Data for this challenge can be found in the GitHub repository. This includes a description of the format of the file you will turn in, a list of the nominees and winners for all of the years we'll be considering (1960-present), supplementary data (such as all of the Wikipedia pages for all the nominees), and the code for the training/predicting script we'll be running on your data. Feel free to use that script to optimize the features you turn in.

The deliverables for II.a are a total of 6 feature files (in the tab-separated format illustrated in the Github examples), one for each category being predicted (Best Picture, Best Director, Best Actor/Actress, and Best Supporting Actor/Actress), and a brief description of the feature classes you've implemented (as a README).

b.) Critical assessment

The feature representations and predictions we're making in the first part of this homework are, in fact, conditional predictions: conditioned on being nominated, who is the winner? This implicit conditioning may lead us to forget that a very important process has already taken place---that of selecting who the nominees are in the first place. [This has been subject to public critique during this year's Academy Awards, where no minority actors were nominated.]

In this section, consider two larger questions. First, how would you design a model of the Academy's current, human nomination process using the concepts we've been studying? What are the ways in which such a (human) process could result in systemic biases like the underpresentations of minorities? Second, now think toward an algorithmic approach to predicting nominees from among a pool of candidate actors. What are the ways in which a similar underpresentation can occur? What are the risks of training a predictive model of nomination in a supervised fashion, using historical data? For both questions, to what degree can your choice of how you represent the data you're making predictions about influence these processes?

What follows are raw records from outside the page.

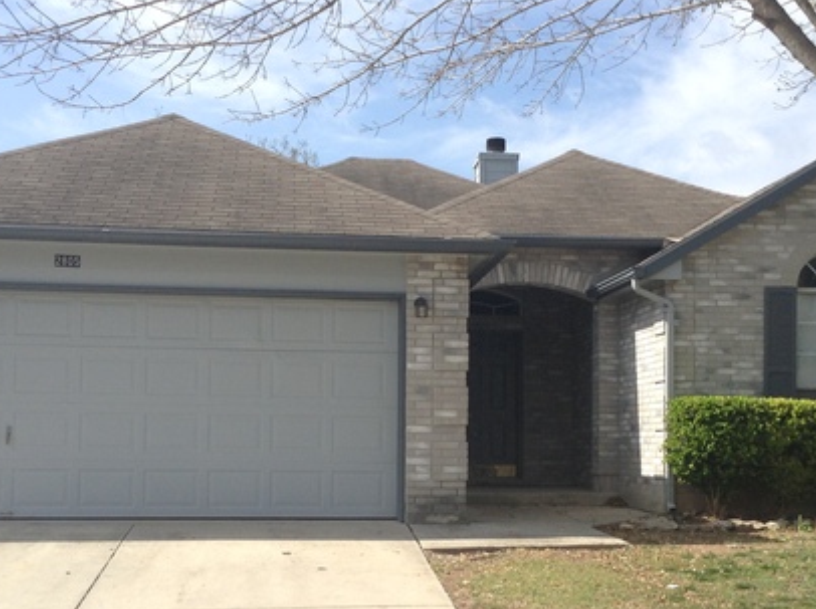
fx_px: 1224
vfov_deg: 27.8
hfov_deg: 36.9
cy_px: 410
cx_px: 420
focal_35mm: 52
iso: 25
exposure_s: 1/1054
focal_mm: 3.3
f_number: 2.4
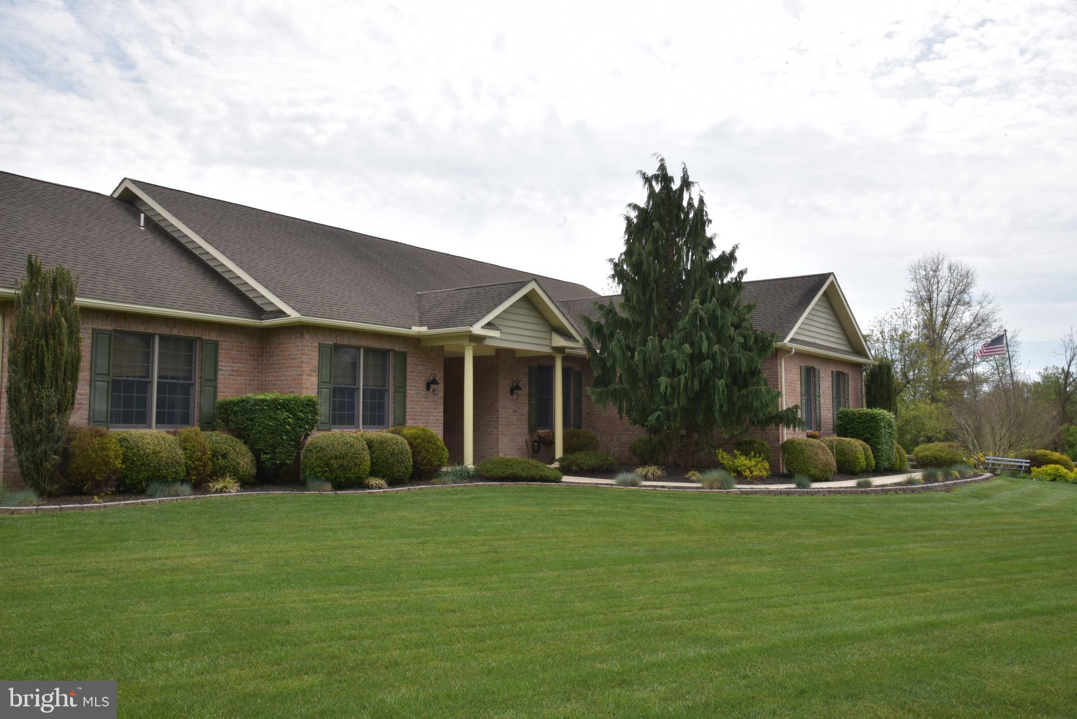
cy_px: 360
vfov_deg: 42.4
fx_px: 928
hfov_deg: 60.3
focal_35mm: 31
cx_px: 538
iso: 800
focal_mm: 31
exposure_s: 1/200
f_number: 22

The deliverable for II.b is a written document (3 pages, single-spaced).

Due date

This homework is due on February 17 at 11:59pm. All files (.pdfs for written documents and .tsv files for feature representations) should be submitted through bCourses. (Late homework won't be accepted!)

Integrity

Feel free to use feature sets others have proposed for Oscar prediction (e.g., 538); be sure to cite ideas you borrow. You should also feel free to brainstorm ideas with others in class (and outside); again be sure to give credit where it's due. All writing must be your own.